Moscou et Pyongyang sont alliés depuis la fin de la guerre de Corée (1950-1953), mais se sont rapprochés depuis l'opération militaire russe lancée en Ukraine en 2022.

"La Russie a besoin du soutien de la Corée du Nord en matière d'armement en raison de la guerre prolongée en Ukraine, tandis que la Corée du Nord a besoin du soutien de la Russie en matière de nourriture, d'énergie et d'armes de pointe pour alléger la pression des sanctions", a indiqué à l'AFP Koh Yu-hwan, professeur émérite d'études nord-coréennes à l'université de Dongguk.

"La question de l'alliance militaire doit toutefois être considérée séparément de ce qui est annoncé publiquement et de ce qui est réellement discuté lors des réunions entre les deux dirigeants", a-t-il déclaré, ajoutant que Moscou restait prudent et ne voulait pas "brûler complètement les ponts avec des pays comme la Corée du Sud".

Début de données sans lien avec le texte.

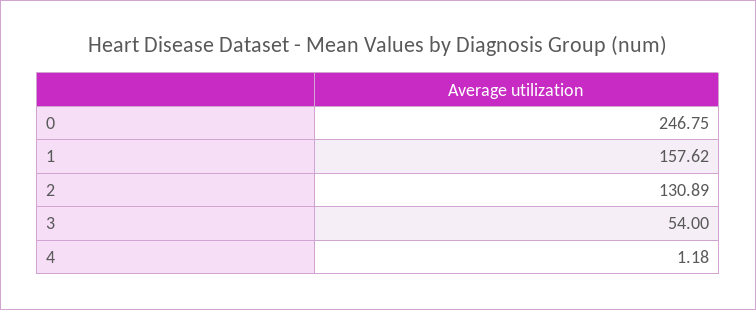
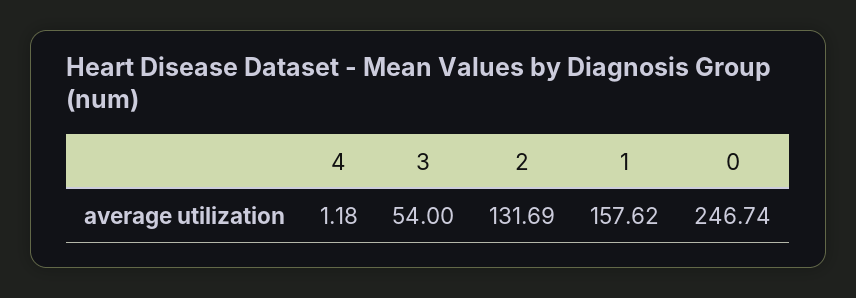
0: 246.75 -> 246.74
2: 130.89 -> 131.69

Préoccupations occidentales 

Américains et Européens s'inquiètent depuis des mois du rapprochement accéléré entre Moscou et Pyongyang, accusant les Nord-Coréens de livrer massivement des munitions et des missiles à la Russie.

En échange, selon Washington et Séoul, la Russie a fourni à la Corée du Nord son expertise pour son programme de satellites et envoyé de l'aide pour faire face aux pénuries alimentaires du pays.

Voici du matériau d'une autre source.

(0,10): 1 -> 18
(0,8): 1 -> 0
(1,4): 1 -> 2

En mars, la Russie avait utilisé son veto au Conseil de sécurité de l'ONU pour mettre fin à la surveillance des violations des sanctions internationales visant la Corée du Nord, un cadeau majeur à Pyongyang. M. Poutine a enfoncé le clou mercredi en affirmant que ces sanctions "inspirées par les Etats-Unis et leurs alliées" devaient être "réexaminées".

Le soutien de Vladimir Poutine permet à Kim Jong Un d'"amoindrir sa dépendance" à l'égard d'un autre allié clé, Pékin, a déclaré à l'AFP Vladimir Tikhonov, professeur d'études coréennes à l'université d'Oslo.

Entre-temps, le président russe "obtient un accès sécurisé aux obus d'artillerie de type soviétique dont il a besoin en énormes quantités aujourd'hui", a-t-il ajouté.

Cette visite d'Etat est un moyen pour M. Poutine de remercier la Corée du Nord "de remplir le rôle d'un +arsenal pour l'autocratie+ en soutenant son invasion illégale de l'Ukraine", a estimé Leif-Eric Easley, professeur à l'université Ewha de Séoul.